> Problem to solve:
Retype every line of the listing below with no changes at all.

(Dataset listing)
● ● ● ●

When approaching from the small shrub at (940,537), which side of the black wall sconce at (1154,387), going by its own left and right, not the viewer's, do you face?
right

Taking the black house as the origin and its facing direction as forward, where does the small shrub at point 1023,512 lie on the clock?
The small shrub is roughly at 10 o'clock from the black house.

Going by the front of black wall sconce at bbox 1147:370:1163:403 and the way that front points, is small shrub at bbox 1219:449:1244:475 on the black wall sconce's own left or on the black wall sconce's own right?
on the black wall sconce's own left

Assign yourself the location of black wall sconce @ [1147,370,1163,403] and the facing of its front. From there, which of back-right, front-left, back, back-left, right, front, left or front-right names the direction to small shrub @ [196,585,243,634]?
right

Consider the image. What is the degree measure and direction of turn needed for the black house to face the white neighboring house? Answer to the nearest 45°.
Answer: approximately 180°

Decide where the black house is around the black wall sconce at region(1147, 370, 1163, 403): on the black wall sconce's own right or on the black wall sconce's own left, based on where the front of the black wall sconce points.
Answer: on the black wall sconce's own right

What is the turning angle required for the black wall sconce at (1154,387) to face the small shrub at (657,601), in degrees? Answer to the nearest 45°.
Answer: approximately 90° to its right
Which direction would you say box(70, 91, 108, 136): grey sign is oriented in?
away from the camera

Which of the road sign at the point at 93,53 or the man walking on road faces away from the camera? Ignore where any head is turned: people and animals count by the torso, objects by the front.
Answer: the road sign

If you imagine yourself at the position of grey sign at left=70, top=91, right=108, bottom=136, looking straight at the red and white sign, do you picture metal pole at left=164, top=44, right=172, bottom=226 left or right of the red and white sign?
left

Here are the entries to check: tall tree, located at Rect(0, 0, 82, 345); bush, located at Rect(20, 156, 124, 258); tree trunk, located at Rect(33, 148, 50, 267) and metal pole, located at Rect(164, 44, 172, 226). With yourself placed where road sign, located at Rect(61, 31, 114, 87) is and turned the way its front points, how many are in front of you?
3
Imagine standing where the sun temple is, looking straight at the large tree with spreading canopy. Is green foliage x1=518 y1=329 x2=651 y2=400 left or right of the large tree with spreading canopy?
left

● ● ● ●

> Response:
When approaching from the small shrub at (940,537), which side of the black wall sconce at (1154,387), going by its own left and right, not the viewer's, do you face?
right

Taking the black house as the origin and its facing direction as forward, where does the small shrub at point 1023,512 lie on the clock?
The small shrub is roughly at 10 o'clock from the black house.

Going by the front of black wall sconce at bbox 1147:370:1163:403 and the way that front points, is small shrub at bbox 1219:449:1244:475 on the black wall sconce's own left or on the black wall sconce's own right?
on the black wall sconce's own left

Assign yourself the location of black wall sconce @ [1147,370,1163,403] and the facing of its front. From there, which of back-right, front-left, back, back-left, right, front, left or front-right names the direction to small shrub @ [196,585,243,634]?
right

Consider the image. What is the degree measure and direction of turn needed for the black house to face the white neighboring house? Answer to the nearest 45°.
Answer: approximately 180°

Decide where the black house is around the black wall sconce at region(1147, 370, 1163, 403): on the black wall sconce's own right or on the black wall sconce's own left, based on where the front of the black wall sconce points.
Answer: on the black wall sconce's own right

What is the turning angle required for the black wall sconce at (1154,387) to face the small shrub at (657,601), in degrees? Answer to the nearest 45°.
Answer: approximately 90° to its right
Which direction would you say box(70, 91, 108, 136): grey sign is oriented in?
away from the camera

Which of the road sign at the point at 93,53 or the man walking on road faces away from the camera? Ignore where any head is turned: people and animals count by the torso, objects by the front.
Answer: the road sign

If you imagine yourself at the position of grey sign at left=70, top=91, right=108, bottom=136, looking straight at the red and white sign, do you picture metal pole at left=164, top=44, right=172, bottom=226 left or right of the red and white sign?
left

Here are the entries to check: tall tree, located at Rect(0, 0, 82, 345); bush, located at Rect(20, 156, 124, 258); tree trunk, located at Rect(33, 148, 50, 267) and metal pole, located at Rect(164, 44, 172, 226). With yourself placed where road sign, located at Rect(61, 31, 114, 87) is and turned the way its front points, how many are in front of you?
3
Imagine standing where the sun temple is, looking straight at the large tree with spreading canopy. Is green foliage x1=518 y1=329 x2=651 y2=400 left or right of the large tree with spreading canopy?
left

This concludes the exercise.